Aim of the exercise:
Exactly the lines from the one containing "left back paw: (237, 564)" to the final line below should be output, and no others.
━━━━━ Records supplied ━━━━━
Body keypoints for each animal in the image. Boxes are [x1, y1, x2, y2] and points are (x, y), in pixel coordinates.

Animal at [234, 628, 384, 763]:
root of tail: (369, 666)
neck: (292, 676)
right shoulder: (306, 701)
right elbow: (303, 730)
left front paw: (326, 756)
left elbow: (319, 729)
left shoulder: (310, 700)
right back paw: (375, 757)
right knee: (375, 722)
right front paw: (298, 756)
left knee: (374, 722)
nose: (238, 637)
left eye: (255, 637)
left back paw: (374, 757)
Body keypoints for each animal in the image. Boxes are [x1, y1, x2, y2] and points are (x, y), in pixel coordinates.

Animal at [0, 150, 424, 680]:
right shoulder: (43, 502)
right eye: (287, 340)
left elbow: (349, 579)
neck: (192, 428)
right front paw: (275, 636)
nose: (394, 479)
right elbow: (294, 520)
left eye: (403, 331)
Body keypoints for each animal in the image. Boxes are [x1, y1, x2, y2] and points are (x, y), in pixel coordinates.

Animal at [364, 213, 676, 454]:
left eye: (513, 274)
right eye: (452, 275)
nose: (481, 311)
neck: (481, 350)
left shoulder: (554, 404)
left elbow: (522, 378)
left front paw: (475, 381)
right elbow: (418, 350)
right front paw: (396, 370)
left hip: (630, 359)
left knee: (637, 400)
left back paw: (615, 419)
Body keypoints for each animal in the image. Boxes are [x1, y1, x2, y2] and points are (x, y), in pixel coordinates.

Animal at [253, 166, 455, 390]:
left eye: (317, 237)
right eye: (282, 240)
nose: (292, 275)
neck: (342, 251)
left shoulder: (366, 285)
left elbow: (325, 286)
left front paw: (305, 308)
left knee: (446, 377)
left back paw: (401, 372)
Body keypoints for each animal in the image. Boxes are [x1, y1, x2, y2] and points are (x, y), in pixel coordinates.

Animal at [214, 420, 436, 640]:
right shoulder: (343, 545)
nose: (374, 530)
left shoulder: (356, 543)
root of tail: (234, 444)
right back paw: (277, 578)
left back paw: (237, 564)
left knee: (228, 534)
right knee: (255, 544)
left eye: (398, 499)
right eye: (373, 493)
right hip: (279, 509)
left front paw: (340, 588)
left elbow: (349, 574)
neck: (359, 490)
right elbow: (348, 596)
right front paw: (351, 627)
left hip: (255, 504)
━━━━━
Task answer:
left back paw: (237, 564)
left knee: (228, 534)
right knee: (255, 544)
left eye: (398, 499)
right eye: (373, 493)
right hip: (279, 509)
left front paw: (340, 588)
left elbow: (349, 574)
neck: (359, 490)
right elbow: (348, 596)
right front paw: (351, 627)
left hip: (255, 504)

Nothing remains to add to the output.